Most Expensive London Areas For Buying New Homes
What are the areas across the capital where £1m can't buy you a property?
People often say the property market in London is a separate entity from the wider UK market, which is justified. Prices for real estate in London have always been some of the highest and most sustainable figures across the country, with average yearly values well above £500k.
In 2021, London saw average home prices rise by 7%, from £542k to £579. In 2022, around 7% of all available residential properties in London were worth above the £1m threshold, a 0.4% increase against 2021.
And in the city of traditionally high property prices, even £1m is not enough to buy a new home in several areas. What are the most expensive London corners for buying homes?
The recent research by Henry Dannell highlights ten areas in the capital where homebuyers with £1m cannot even take a peak at the real estate market.
Most Unaffordable London Property Corners
W1 covering Westminster, Mayfair, and Soho outperformed any other postcodes in London regarding property prices. On average, a home in W1 London costs £2.2m, increasing by 4.7% in 2021. Generally, the asking price here is almost 280% higher than an average home value in London.
SW7 (Knightsbridge and South Kensington) runs a close second, with average prices hitting £2.1m. The values dropped by 4.8% in 202, but are still above the averages by 265%.
W8 covering Kensington and Holland Park closes the top 3 most expensive London postcodes. Average home prices in W8 increased by 10% in 2021 and hit £1.9m, a 226% premium on London averages.
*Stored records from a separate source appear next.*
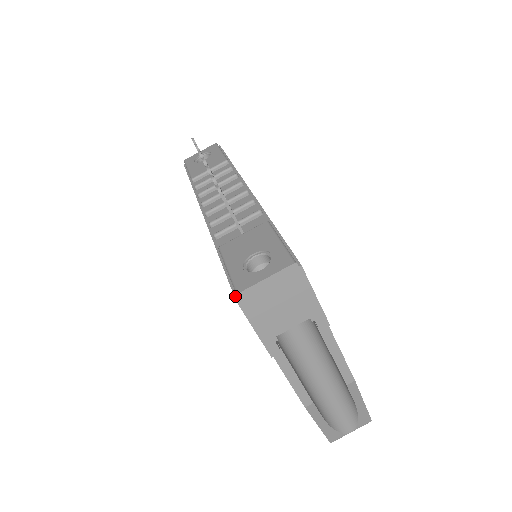
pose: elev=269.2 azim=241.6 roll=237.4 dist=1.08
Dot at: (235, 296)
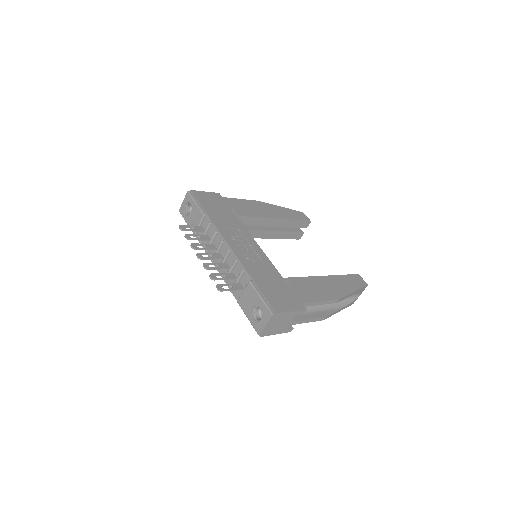
Dot at: (259, 334)
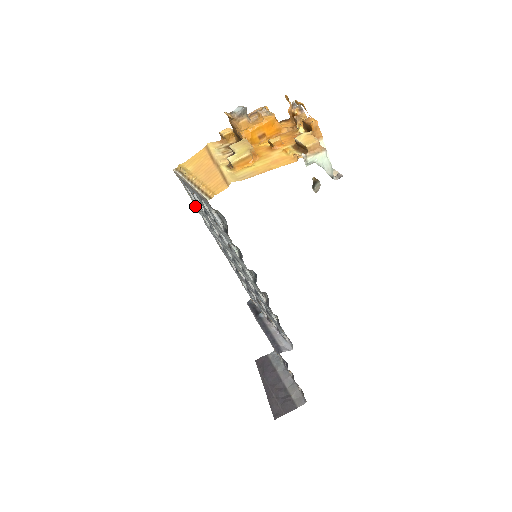
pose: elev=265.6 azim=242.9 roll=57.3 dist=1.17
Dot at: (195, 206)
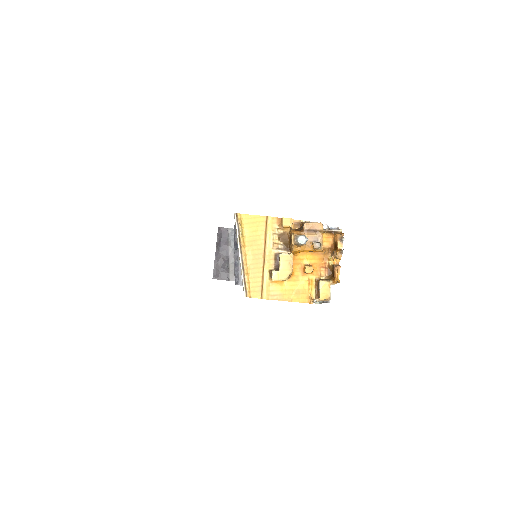
Dot at: occluded
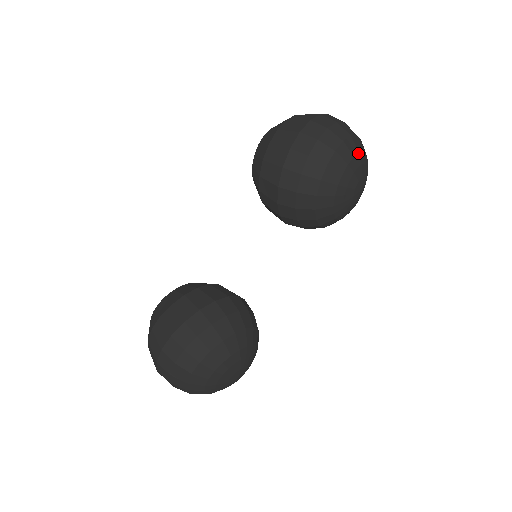
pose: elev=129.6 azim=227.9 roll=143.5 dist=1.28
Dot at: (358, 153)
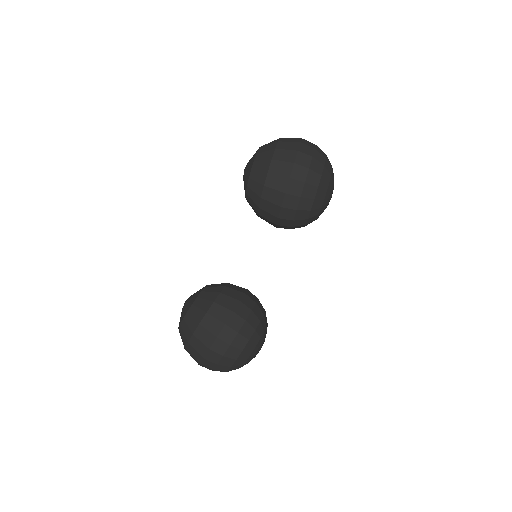
Dot at: (332, 171)
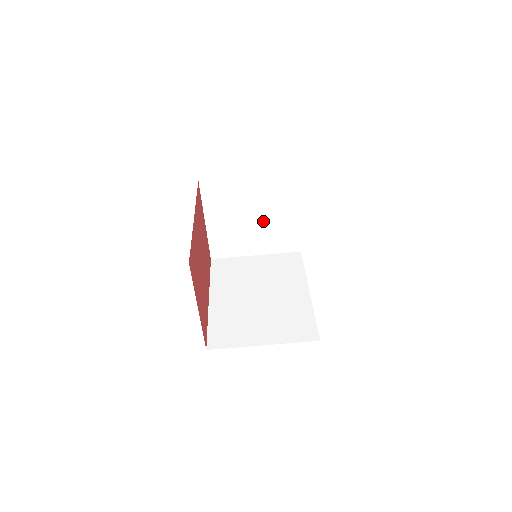
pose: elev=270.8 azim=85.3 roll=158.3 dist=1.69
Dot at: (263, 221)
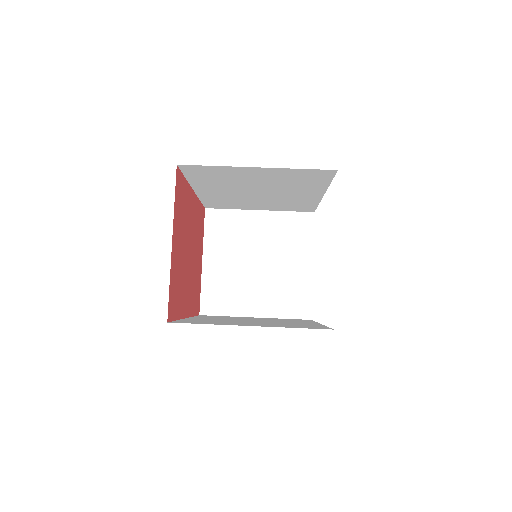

SW3, WC2, SW1, and SW10 also record average prices significantly above the £1m threshold.
Henry Dannell Shares
The specialists recall that several years ago, a £1m budget would allow a lot of flexibility in the housing market in London. Now we have huge parts of the capital where this sum barely scratches the surface. Buying in such areas requires understanding the «long-term demographic evolution».
Some areas command an average price above £2m, which is out of range for the vast majority of homebuyers in London. As the potential audience is scarce, it will lead to new demographics of buyers, often from other countries, who plan to buy a new property in London as an investment. While this is good news for the property market in the capital, this will change the historical makeup of such areas.